David Hanes 'Aware No.325' courtesy of Birch Contemporary 
Lottie Davis 'Viola as Twins' courtesy of Cynthia Corbett Gallery
Regine Schumann 'Color Mirror Rainbow' courtesy of De Buck Gallery
Speedy Graphito 'Game Over' courtesy of Fabien Castanier Gallery

Performing the Self

Performing the self - it sounds like a paradox but let me make my case first. A few weeks back I went to Bosi Contemporary to see the performance artist Marta Jovanovic discuss a book based on her art written by Kathy Battista that is now out for purchase entitled none other than Performing the Self. As I walked throughout the accompanied exhibit that included photography, video, installation and the written word all based on and staring Marta I felt an eerie connection to my own work. After listening to Marta discuss the details that have lead to where she is today it was impossible for me to not see the similar ties between her and I. 

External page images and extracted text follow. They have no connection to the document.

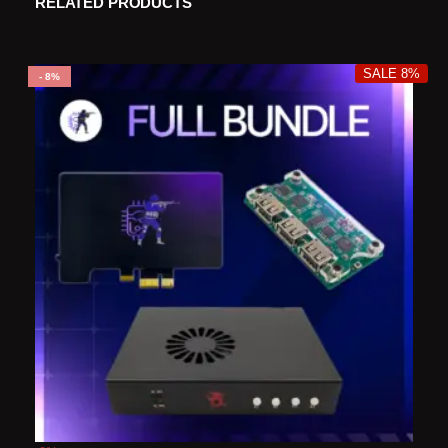
RELATED PRODUCTS
SALE 8%
8%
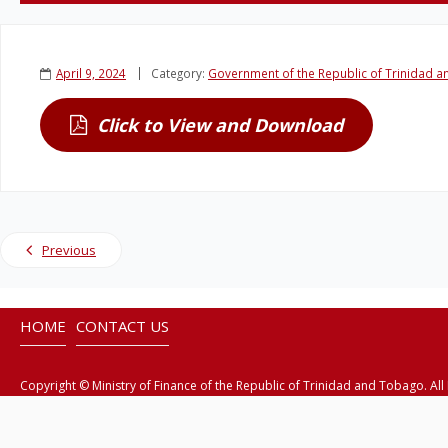
April 9, 2024
Category:
Government of the Republic of Trinidad 
Click to View and Download
Previous
HOME
CONTACT US
Copyright © Ministry of Finance of the Republic of Trinidad and Tobago. All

When she was younger she was a ballet dancer just as I was and she learned to express herself through movement and appearance. The body became a medium and tool for her to express a message. After ballet turned out to not be her choice of career she was still very connected to the body as a vessel of expression; art became a form of therapy for her as a way of understanding herself more - self awareness. I have always said that much like psychology majors who often go into the field to try and diagnose themselves the same goes for artists. Like Marta I've always considered my work to be a form of therapy for me especially considering that it is inherently about me and my experiences. Whether it's going out and taking self portraits or getting dressed that morning or writing they are all a way to express what is essentially performing the self. 

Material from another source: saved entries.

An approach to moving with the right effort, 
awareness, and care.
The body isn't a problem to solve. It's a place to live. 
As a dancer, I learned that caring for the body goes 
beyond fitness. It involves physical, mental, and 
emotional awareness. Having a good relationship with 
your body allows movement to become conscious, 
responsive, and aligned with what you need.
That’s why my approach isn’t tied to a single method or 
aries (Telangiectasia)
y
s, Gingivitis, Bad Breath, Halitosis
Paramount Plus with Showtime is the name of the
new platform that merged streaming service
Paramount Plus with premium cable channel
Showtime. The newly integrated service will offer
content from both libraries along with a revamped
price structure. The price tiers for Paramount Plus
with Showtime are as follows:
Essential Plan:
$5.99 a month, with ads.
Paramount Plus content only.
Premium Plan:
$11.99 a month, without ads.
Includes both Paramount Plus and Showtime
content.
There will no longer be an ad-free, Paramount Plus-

So this idea of performing the self suddenly becomes very confusing but at the same time truthful i.e. the paradox. The other day I was discussing my self portrait series with a friend and mentioned that I was tired of seeing pretty pictures of myself and wanted to see the ugliness that I feel and thus the creation of my No More Pretty Pictures set. In response they asked if I am just putting on performances since I am self aware of this decision to express specific aspects of my personality. I couldn't disagree because I am making fully aware decisions to express this and not that. To show this side of something and not the other side. Working as a model and being a photographer self awareness is a vital quality to have so now the question comes to this: is it truly possible for the self - the way that you live your life every day - to be a performance? And if it is then is there a time when the performance begins and ends? If you document the self, write about the self and analyze the self then does the self become a qualified piece of performance art or is it just an overwhelmingly warped form of narcissism?  And also when does a performance turn from a conscious falsified or fantasized show into reality? Can it really be true that life is a performance and world is our stage and in that case isn't everyone a performance artist or must you be self aware for this to be true?



These are fine lines that can fluctuate depending on who is looking at the project and the answer is that both ways of looking at it are right. A urinal can be a urinal or it can be a sculpture if put in the right context as Duchamp proved over 100 years ago. The self can be a piece of art and the self can create a piece of art, it just depends on which one you want to be and it can be both as well as Cindy Sherman proved. This topic always takes me back to the philosophy of the Art Nouveau movement that everything in your life including yourself can be a work of art. It also reminds me of Andy Warhol's famous statement "Art is whatever you want it to be" yet not everything is art. Oh the enigma of the fine art world, what a troubled career path I have chosen..... 
What are your thoughts on the subject of performing the self?